Lori Anderson: Same sex in the new city
August 23, 2012 by admin
Filed under Choosing Lingerie
WHEN a woman says “what?” it’s not because she actually wants you to regurgitate the nonsense you just said, she is giving you one last chance to say something more pleasing.
“What?” has been uttered by many women around the world on hearing the startling news that Saudi Arabia is to build the first women-only city.
If the whole notion of women dressing for other women is true, then Allah help them but Lagerfeld, Dolce and McQueen will surely be laughing all the way to the bank.
The first of these industrial “no man’s lands” is to be built in the eastern city of Hafuf, at an estimated cost of £84 million, and is expected to create 5,000 jobs.
There will be production lines staffed by women and women-run firms dealing in textiles, pharmaceuticals and the food-processing industries.
The brain child of the Saudi Industrial Property Authority, whose deputy director, Salem Al-Rasheed, was quoted recently as saying: “I’m sure that women can demonstrate their efficiency in many aspects and clarify the industries that best suit their interests, their nature and their ability.”
He also said: “We are now working on a second industrial city for women. We have plans to establish a number of women-only industries in various parts of the kingdom.”
The reason for the kingdom’s crack-pot scheme is that 78.3 per cent of female university graduates are unemployed, including more than 1,000 women with Phds. In 1992, women accounted for just 5.4 per cent of the workforce in Saudi Arabia and while this figure has increased by almost 300 per cent in 20 years to 14.4 per cent, it still remains the lowest in the Gulf.

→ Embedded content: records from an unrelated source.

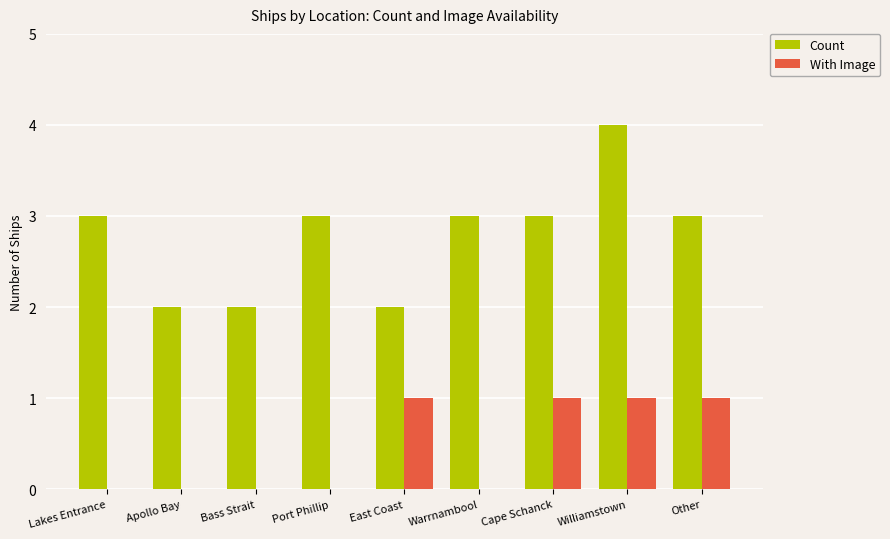

Read the Count value at Lakes Entrance.

3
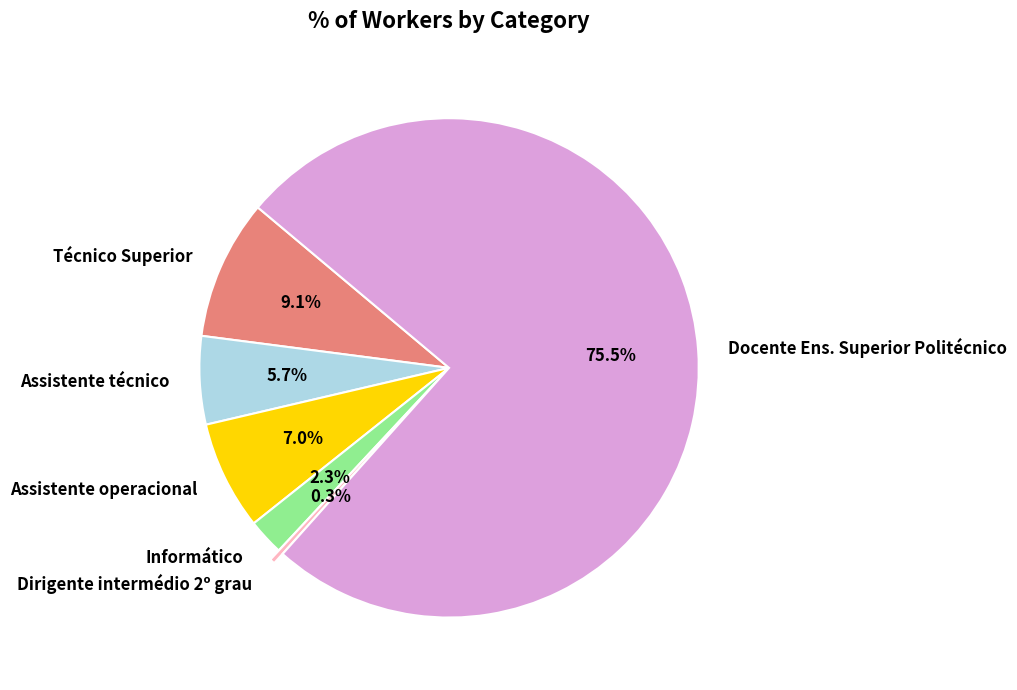

Rank the categories by value from lowest to highest.

Dirigente intermédio 2º grau, Informático, Assistente técnico, Assistente operacional, Técnico Superior, Docente Ens. Superior Politécnico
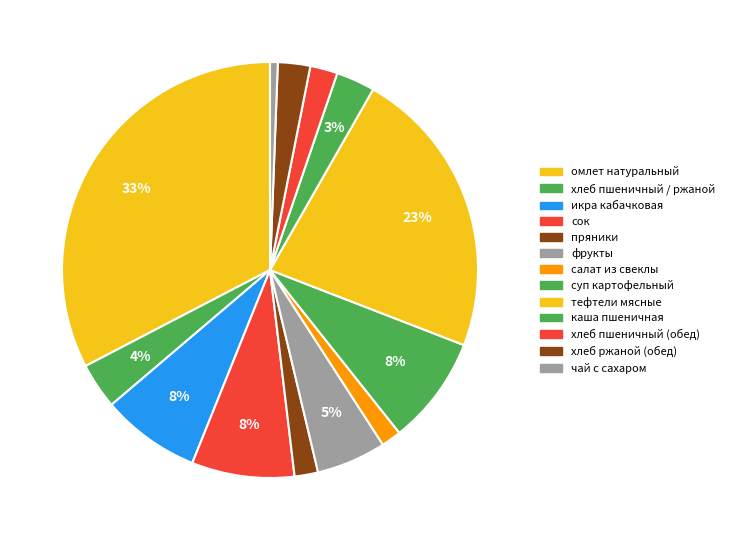

How many segments does this pie chart have?

13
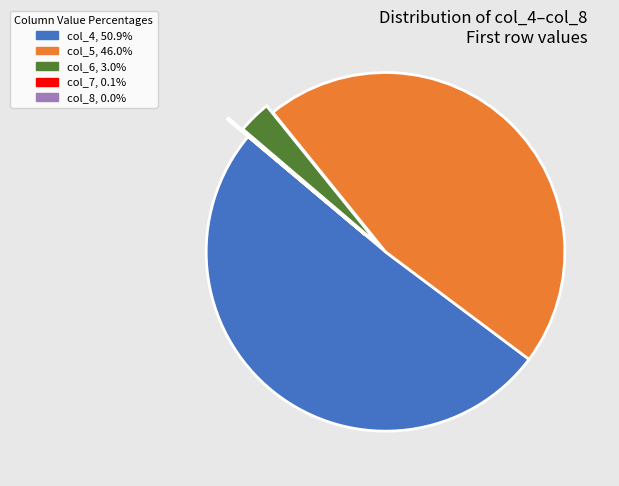

Combined, do col_6, 3.0% and col_4, 50.9% account for over 50%?

Yes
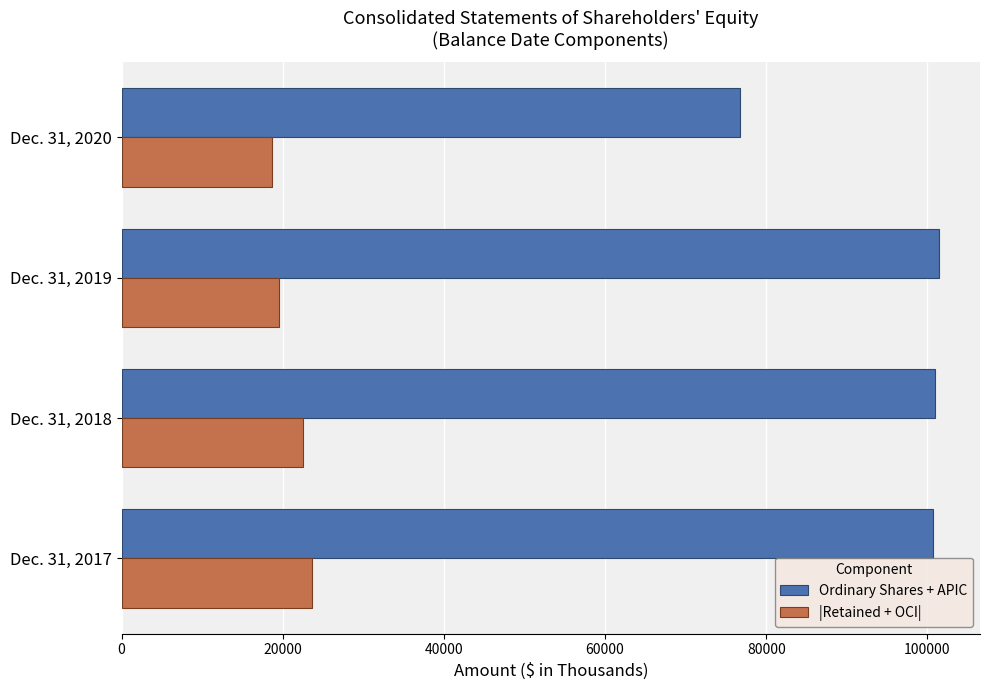

What is the maximum value shown in the chart?

101446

Six months ago, in an attempt to raise the figure, it was decided that all staff in lingerie stores should be female, a change soon to be rolled out to perfume and cosmetic stores and surely welcomed by their customers. Thank goodness, in the West, we would call men serving in lingerie shops abject pervs.
The role of women in Saudi Arabia is extremely restricted. It is the only country in the world where women are not permitted to drive and all women must have a male guardian, who has the final say on important decisions such as opening a bank account.
For a married women, it is her husband, for a widower, her eldest son or for a young girl, her father or one of her brothers.
The sexes are strictly segregated. In restaurants there are “men only” sections and separate sections where a family led by the male would dine.
Public buildings have separate entrances for men and women. In public, women are hidden behind the fabric shutters of the abaya, headscarf and niqab. Saudi Arabia is home to the largest all-female university in the world.
The reason for the strict separation of the sexes is more to do with Saudi Arabian culture than to the tenets of Islam. Muhammad, after all, met one of his wives while working for her as she was an astute businesswoman.
When we think of a female-only society, we either think of nuns behind their wimple and the cloister walls or that sole breasted fictitious tribe from ancient myth: the Amazons.
But there have been times when women have wished and been grateful to live alone and apart from men.
In Australia there are communities known as jimili, where Aboriginal women live alone, populated by widows, single women and wives who wish a break from their husbands. They are less a permanent settlement for all and rather a retreat into the comfort and security of one’s own sex.
In Brazil during the 1980s, as the country made the transition to civilian rule, police stations staffed only by women were set up in an attempt to more adequately tackle the issue of domestic violence.
However, when the sociologist Sarah J Hautzinger studied the dynamic of one station and the surrounding community in the city of Salvador da Bahia, she discovered that a number of the policewomen were surprisingly macho and had a disdain for those women they viewed as victims.
So what can we expect from this new “City of Women”? It would make a fantastic subject for a fly-on-the-wall documentary series following how the population of this new mono-sex city adapted to being finally free from a suffocating degree of patriarchal control.
Which alpha female would rise up to become the boss, how would each women’s character change, if indeed they did? And how would they cope with the stress of choosing what to wear on “dress down Friday”?.
There will be surely be women in the West who will view this new city as a ghetto, utterly unacceptable in any other nation if, instead of women, it was a city of Jews, or blacks. But what is interesting is how ingrained and accepted is the separation of the sexes in Saudi Arabia.
Western views of equality among the sexes is still unpopular in Saudia Arabia, where a strong section of women still do not believe that women should hold political office.
Yet there are signs of change. In 2015, for the first time, women will be able to vote and stand as candidates in local elections, while the image of Sarah Attar soaring down the track at the London Olympics as the first female competitor to represent Saudi Arabia would have been a startling and inspiring image for any young girl in the kingdom.
And yet I am still intrigued by the idea of a women-only city and how different it would be from a city of men. Would violence be lower, would it be a more benevolent, tolerable place?
As much as I regret the circumstances in which it is being set up, I can’t help but be fascinated by how such a same-sex city would operate.
As a wise woman once said: “If women ruled the world, there would be no wars … just a bunch of jealous countries not talking to each other.”